- **Exercise**
Please give an exact copy of every line from the one holding "neck: (400, 480)" through the final line of the records below.

- **Material for this task**

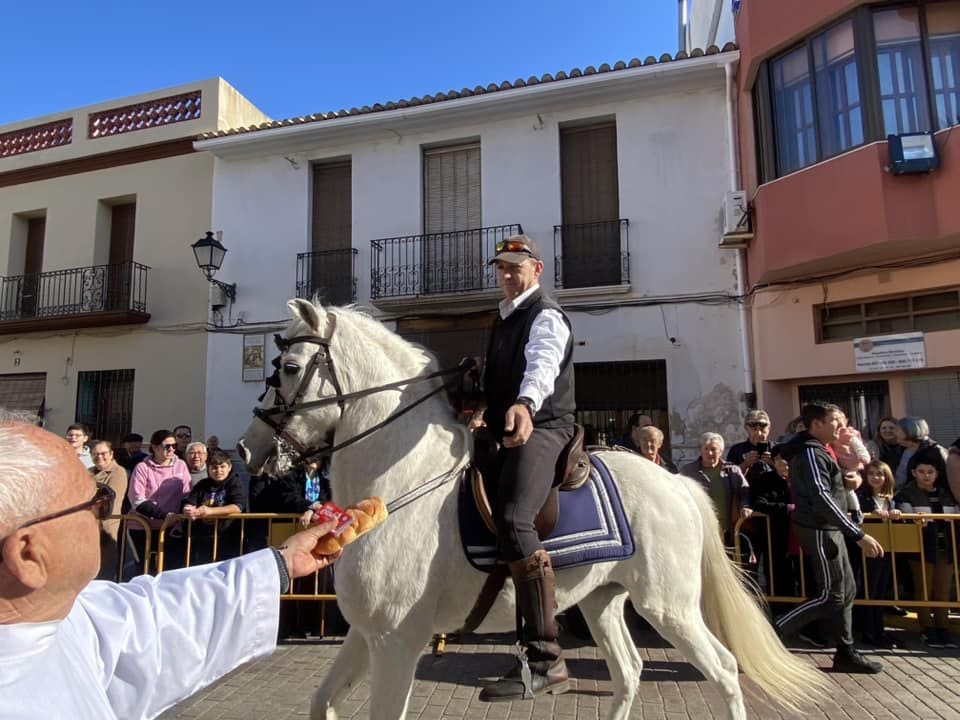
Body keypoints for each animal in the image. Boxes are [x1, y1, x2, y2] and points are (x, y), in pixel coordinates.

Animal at [238, 300, 824, 720]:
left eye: (289, 367)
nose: (247, 449)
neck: (400, 480)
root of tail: (677, 484)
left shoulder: (396, 641)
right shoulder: (365, 635)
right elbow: (323, 703)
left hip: (669, 606)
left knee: (722, 669)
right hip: (602, 599)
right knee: (630, 671)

- **Response to this task**
neck: (400, 480)
root of tail: (677, 484)
left shoulder: (396, 641)
right shoulder: (365, 635)
right elbow: (323, 703)
left hip: (669, 606)
left knee: (722, 669)
right hip: (602, 599)
right knee: (630, 671)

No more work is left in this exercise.